**Problems to work on**
(a) Which specific rooms of a home does the interview on room-renovation content name?
(b) Can you write the next part of the interview on room-renovation content, picking up after its last line?

**Supplied passage**
At first, we created a lot of content about whole-house floor plans, but the response wasn’t great. Later, we realized that a whole house is a matter for the “whole family”—spaces like the living room are actually decided on by parents and siblings together, and I don’t really have much say in the matter. But the bedroom and study are “my” space; everyone has their own say in those areas and a desire to renovate them.
Early Content Published on Senhe (Part 2) vs. Recent Content Published (Part 1)
So you can see that a lot of people have left comments in the comments section asking, “Can you help me redesign my room, too?” We’ve clearly noticed that, for example, out of 1,000 replies, maybe 500 are from players who’ve used drawing apps like Notes to sketch out their own rooms in a crooked, hand-drawn style.
I’m sure this process must have been incredibly painful. Perhaps this player didn’t have the best planning skills, but he still painstakingly drew each stroke, one by one, in an effort to renovate his home. This experience really drove home the point that only content closely tied to the user’s own life can spark genuine engagement and interaction.
We don’t spend our days chasing trends or jumping on the latest fads—those are just superficial gimmicks. At its core, it’s all about the content: we’ve identified needs that users have always wanted to fulfill but have never been able to. I don’t think there’s ever been a product or game that truly allowed users to customize their own environment.
Q: So many of your product ideas come from social media and player interactions.

**Material shown**

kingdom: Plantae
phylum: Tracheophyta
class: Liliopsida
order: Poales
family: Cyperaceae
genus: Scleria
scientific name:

---

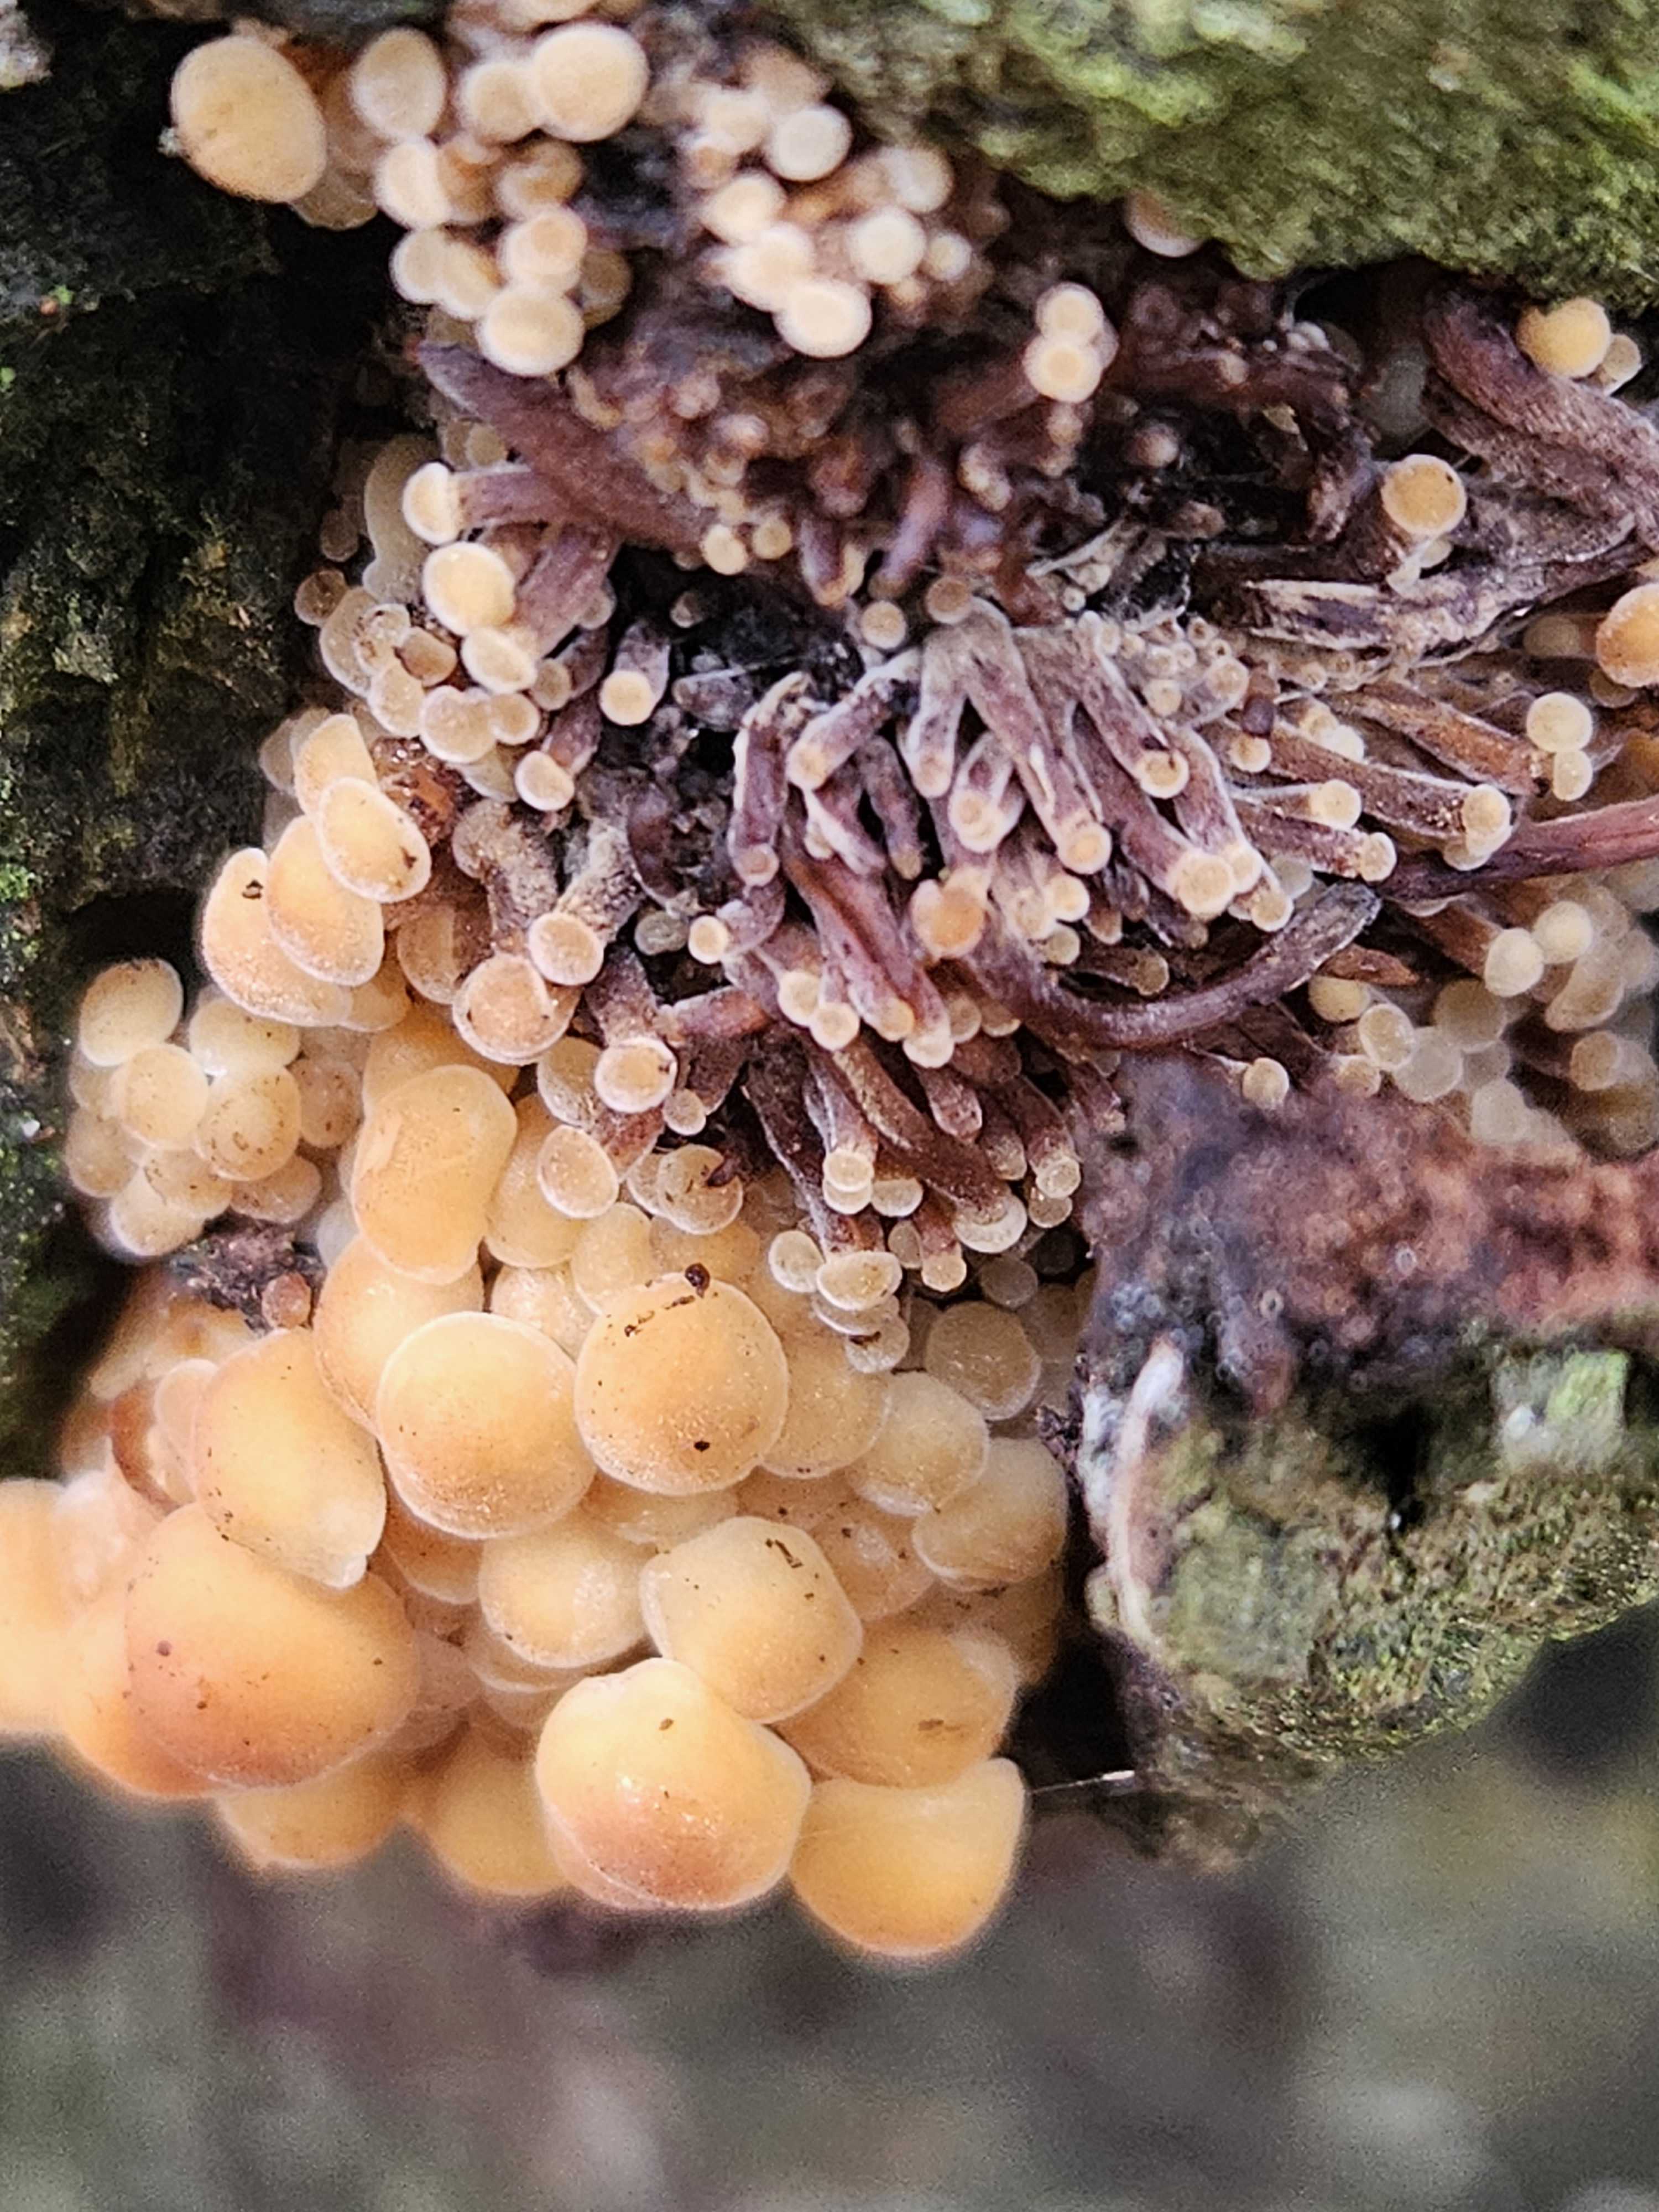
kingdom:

**Responses per task**
(a) living room, bedroom, study

(b)
Li: That’s right. As you may have noticed, we’ve posted a lot of videos on our official account—featuring characters, DIY features, IPs, and more. Our goal is to design this product in a truly collaborative way, working together with our players. We carefully review every interaction and comment to better understand what players truly want. This approach provides invaluable insights for our product planning and serves as a powerful motivator for our team members.
By eight months ago, our direction had pretty much been set: to create an AI-powered, 3D version of TikTok. We wanted users to be able to use it as a DIY tool, while also giving players—who had been restricted by traditional home decoration and idle games—the freedom to let their creativity run wild. By using AI to break down creative barriers, we aim to fully satisfy the desire to explore, collect, and create.
The version of Senhe you’re currently seeing may seem more like a tool. Since we’re still in the early stages of building core functionality, many of the gameplay features we’ve designed haven’t been implemented yet. Here are some of the things we’ve been working on and thinking about recently.
Q: There are reports that *The Forest Box* “reached one million followers without paid promotion.” Is that true?
Li: That’s right, we haven’t run any paid ads. Our new media team consists of just four people, and they also handle media PR, marketing and distribution, and some product operations. We don’t have anyone dedicated to advertising and promotion.
Q: So what aspects of *The Forest Box* do you think sparked such a strong reaction?
Li: There are actually quite a few features that have received the best feedback so far—or that users are most looking forward to—and they align well with our plans for the product’s future gameplay.
First, we offer exceptional flexibility in floor plan creation, supporting freehand drawing, room scanning, video reconstruction, and 2D layout tools—making it the most flexible option available in any game currently on the market.
Second, our content is virtually limitless. This is because we’ve built an internal pipeline for automatically generating assets. Traditional mobile games may rely on manual labor to create a few thousand to tens of thousands of assets, which are then gradually released through in-game events; whereas, thanks to AI, we can produce hundreds of thousands of assets in a single month, reaching the scale of millions of assets in a year. For users, this means they’ve virtually achieved “item freedom.”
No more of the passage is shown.